* **Exercise**:
Count the lines below that contain the string "Kurse", and give only that number.

* **The data**:
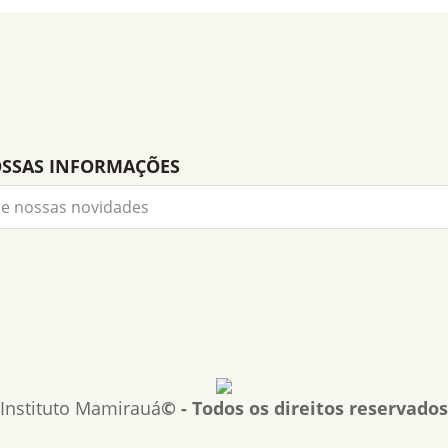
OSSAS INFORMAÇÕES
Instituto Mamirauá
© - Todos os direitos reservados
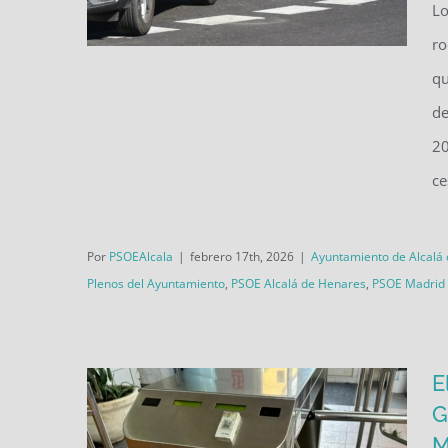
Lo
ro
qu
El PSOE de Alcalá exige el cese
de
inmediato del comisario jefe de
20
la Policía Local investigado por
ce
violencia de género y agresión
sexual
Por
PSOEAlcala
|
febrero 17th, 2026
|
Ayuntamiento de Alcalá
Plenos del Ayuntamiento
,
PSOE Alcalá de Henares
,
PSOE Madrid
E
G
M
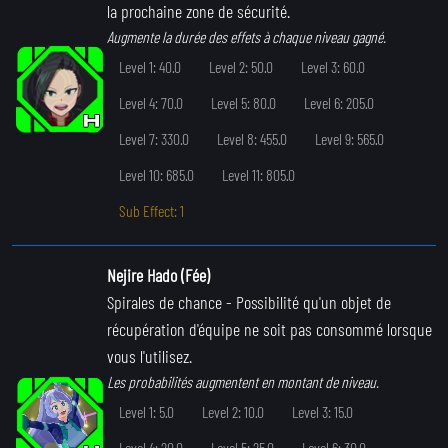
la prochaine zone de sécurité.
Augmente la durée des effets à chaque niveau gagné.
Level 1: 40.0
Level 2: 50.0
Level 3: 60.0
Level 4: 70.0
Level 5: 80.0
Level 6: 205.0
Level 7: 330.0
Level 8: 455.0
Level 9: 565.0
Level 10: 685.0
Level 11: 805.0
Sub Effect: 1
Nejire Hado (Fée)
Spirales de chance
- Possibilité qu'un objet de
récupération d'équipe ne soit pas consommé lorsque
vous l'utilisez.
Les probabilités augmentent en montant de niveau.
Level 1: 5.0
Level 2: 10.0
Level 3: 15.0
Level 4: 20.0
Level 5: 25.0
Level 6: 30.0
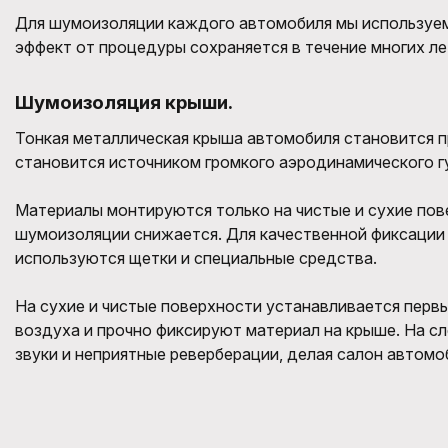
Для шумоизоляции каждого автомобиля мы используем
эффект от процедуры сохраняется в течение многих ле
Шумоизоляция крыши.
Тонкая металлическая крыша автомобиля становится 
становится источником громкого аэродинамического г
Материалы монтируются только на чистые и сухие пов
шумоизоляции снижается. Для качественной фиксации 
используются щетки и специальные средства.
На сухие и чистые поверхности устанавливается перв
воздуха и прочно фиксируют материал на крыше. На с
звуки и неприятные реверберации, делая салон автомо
--
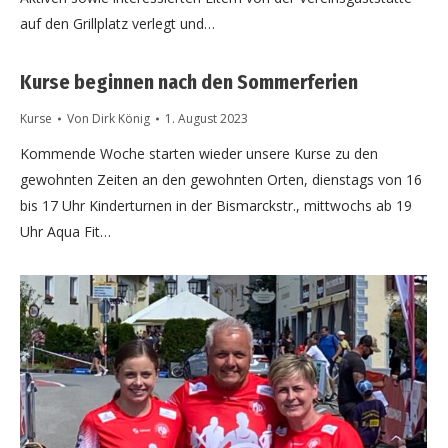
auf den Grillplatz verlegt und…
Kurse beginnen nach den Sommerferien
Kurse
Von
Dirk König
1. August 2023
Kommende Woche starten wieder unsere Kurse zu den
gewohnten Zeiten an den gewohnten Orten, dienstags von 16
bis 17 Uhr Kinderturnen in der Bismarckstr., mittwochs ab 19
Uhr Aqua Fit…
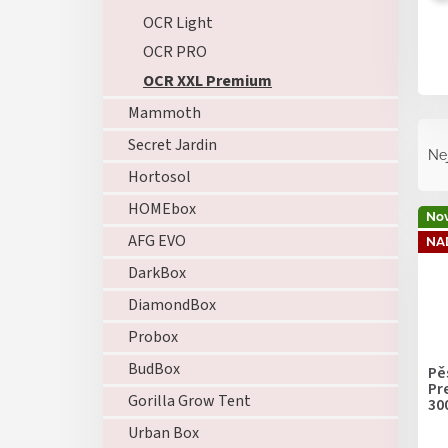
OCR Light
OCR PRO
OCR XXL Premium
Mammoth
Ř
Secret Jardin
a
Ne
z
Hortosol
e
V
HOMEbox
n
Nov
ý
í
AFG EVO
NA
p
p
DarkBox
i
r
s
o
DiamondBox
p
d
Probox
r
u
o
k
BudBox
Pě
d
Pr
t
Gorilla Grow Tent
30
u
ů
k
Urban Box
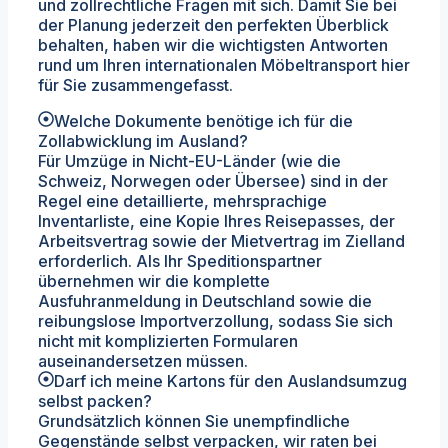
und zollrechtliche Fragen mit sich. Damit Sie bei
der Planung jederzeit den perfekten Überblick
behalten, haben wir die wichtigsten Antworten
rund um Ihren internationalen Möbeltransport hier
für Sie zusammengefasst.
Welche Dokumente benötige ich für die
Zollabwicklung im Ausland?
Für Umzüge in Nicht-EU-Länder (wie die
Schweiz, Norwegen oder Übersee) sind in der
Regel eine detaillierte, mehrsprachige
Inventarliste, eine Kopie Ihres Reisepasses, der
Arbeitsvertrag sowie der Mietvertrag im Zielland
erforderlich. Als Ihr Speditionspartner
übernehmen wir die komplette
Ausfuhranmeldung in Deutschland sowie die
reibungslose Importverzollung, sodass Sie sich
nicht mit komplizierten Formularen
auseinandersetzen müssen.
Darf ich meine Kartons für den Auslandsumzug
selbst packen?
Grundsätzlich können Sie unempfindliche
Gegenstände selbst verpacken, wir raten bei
==
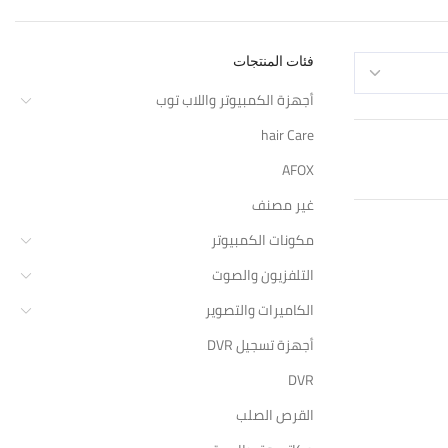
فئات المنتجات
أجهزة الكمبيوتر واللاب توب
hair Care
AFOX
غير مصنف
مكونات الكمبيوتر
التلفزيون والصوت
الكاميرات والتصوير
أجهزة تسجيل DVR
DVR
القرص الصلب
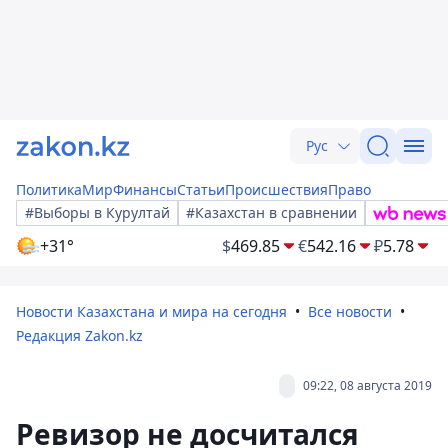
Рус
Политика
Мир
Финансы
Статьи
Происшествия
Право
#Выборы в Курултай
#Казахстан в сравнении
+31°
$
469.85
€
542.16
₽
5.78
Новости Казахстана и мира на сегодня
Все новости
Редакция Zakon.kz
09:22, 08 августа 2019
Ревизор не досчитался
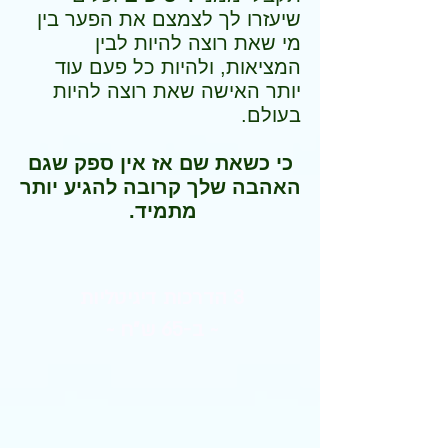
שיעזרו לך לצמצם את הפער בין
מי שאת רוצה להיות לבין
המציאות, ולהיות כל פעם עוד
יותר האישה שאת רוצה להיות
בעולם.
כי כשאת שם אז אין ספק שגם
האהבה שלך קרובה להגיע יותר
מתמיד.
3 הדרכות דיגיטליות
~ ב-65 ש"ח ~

* **Reply to the exercise**:
3